As a contemporary fan of the Pistols I learned to revile Swindle as McClaren's rocket polishing account of how he started punk rock. So, now you know better, don't you think your true faith can withstand the effects of the devil's tale? Oh go on, I'm pressing the play button, get into some insanely incorrect chaos cash-cowing and revel. Besides all of which, someone (I wish it had been me) pointed out that between this version and the later revisions, Swindle is far closer to the spirit of the times it depicts. So there are no ponderous retrospective damnations or balance redressings. This is the crook's tale so there's plenty of unfair and unrepresentative abandon. There's a really good message in all of this, as well and it's one not intended by its supervisor: don't revere the Sex Pistols, dig 'em!

This film will be supported (and followed) by my birthday drinks so there's no short feature this night.


Friday June 18 7pm
HAROLD AND MAUDE

(Hal Ashby, USA 1971)

Harold is a teenager who's trying to get and keep his mother's attention. His mother is actually doing a lot to get her son out into the world but her methods seem designed to play out without his involvement. Harold's idea of bridging this communication gap is to stage highly authentic looking suicide attempts. His psychiatrist asks what he does to reach out to the world at large and join society. "I go to funerals," says Harold.

At one of those his attention is agressively pursued by an old lady who is curious at seeing him at all the funerals she goes to. This starts an end of winter start of spring romance like no other. Harold's death wish steadily erodes under Maude's raging life force, and he embraces the beauty of the world, knowing that it doesn't have to be as stifling as the one his mother uses all that valium to navigate. But the bony guy with the scythe isn't going anywhere.

That's why this film works. As quirky as it gets, as airily whimsical Ruth Gordon's rhapsodies become, this film never descends to a series of goofy scenes gaffer taped together in the hope that the sum of them works. There is a committed narrative here borne by strong performances and textured characterisation.

If there was any justice in this world people like Richard Linklater and Wes Anderson would be forced to watch this film and learn how it's done. Here is the range of themes celebrated by those two and almost every other indy film maker from the 1970s onward. Anti-conformity and the strength of the outcast form the centre of this film and they have seldom been examined as well (and never bettered). But this was made in 1971 why haven't those other directors learned anything is this old thing is so good, haven't they seen it? Oh they've seen it, they just can't reproduce it.

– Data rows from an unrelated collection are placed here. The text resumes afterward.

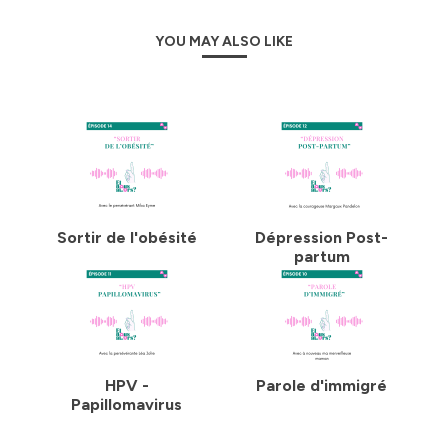
YOU MAY ALSO LIKE
Sortir de l'obésité
Dépression Post-
partum
HPV -
Parole d'immigré
Papillomavirus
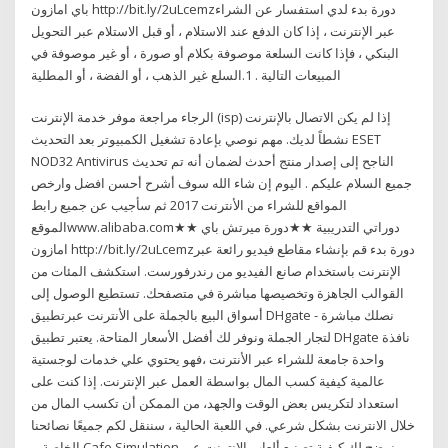
باي امازون http://bit.ly/2uLcemzدورة بدء لدي استفسار عن الشراء
عبر الإنترنت ، إذا كان الدفع عند الاستلام ، أو قبل الاستلام عبر التحويل
البنكي ، فإذا كانت السلعة موصوفة بكلام أو صورة ، أو غير موصوفة في
المبيعات التالية . 1.السلع غير الذهب ، أو الفضة ، أو المطلية
الرجاء مراجعة موفر خدمة الإنترنت (isp) إذا لم يكن الاتصال بالإنترنت
نشطاً لديك. مهم نوصي بإعادة تشغيل الكمبيوتر بعد التحديث ESET
NOD32 Antivirus الناجح إلى إصدار منتج أحدث لضمان أنه تم تحديث
جميع السلام عليكم . اليوم إن شاء الله سوف أشرح أحسن افضل وارخص
المواقع للشراء من الأنترنت 2017 ثم سأجيب عن جميع رابط
الموقعwww.alibaba.com★★ دوراتي التدريبية ★★دورة ميرتش باي
امازون http://bit.ly/2uLcemzدورة بدء قم بإنشاء مقاطع فيديو رائعة عبر
الإنترنت باستخدام صانع الفيديو من رندرفورست. استكشف المئات من
القوالب الجاهزة وتخصيصها مباشرة في متصفحك. تستطيع الوصول إلى
أسواق البيع بالجملة على الأنترنت عبرتطبيق DHgate - نصلك مباشرة
لتجار الجملة ونوفر لك أفضل الأسعار المتاحة. يعتبر تطبيق DHgate نافذة
واحدة جامعة للشراء عبر الأنترنت ،فهو يحتوي علي خدمات لوجستية
عالمية كيفية كسب المال بواسطة العمل عبر الإنترنت. إذا كنت على
استعداد لتكريس بعض الوقت والجهد، من الممكن أن تكسب المال من
خلال الانترنت بشكل شرعي. في اللعبة الحالية ، سننقل لكم جميعًا نصائحنا
الخاصة بـ Cafe Simulation ونوضح لك كيفية تصنيع ألعاب الإنترنت عبر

Oh, and using pre-existing songs by one artist to add to the experience isn't cloying here. Like the earlier The Graduate with Simon and Garfunkel tracks, Harold and Maude's use of Cat Stevens works more effectively than an orchestral score ever could. They just sit right. Hey Wes, don't just throw your record collection at the screen, think about it.

Best. Rom com. Ever.




Friday June 25th 7 pm
RAISE RAVENS (aka CRIA CUERVOS)
(Carlos Saura Spain 1976)

Young Ana lives in a troubled house. She and her sisters are being tended by their highly starched aunt while their father, a ranking army officer is having loud affairs when he deigns to come home. Ana's mother walks the house as a ghost, offering consolation to her daughter from beyond the grave. Ana believes he killed her mother through neglect and also considers herself the agent of her mother's vengeance when her father, too, dies at the start of the story.

A plot summary does little to communicate the power of this film as it has so much to do with the observations of a child struggling to balance what her imagination can do to terrify her and what her sense can do to control the world that seems to bring nothing but grief with every change.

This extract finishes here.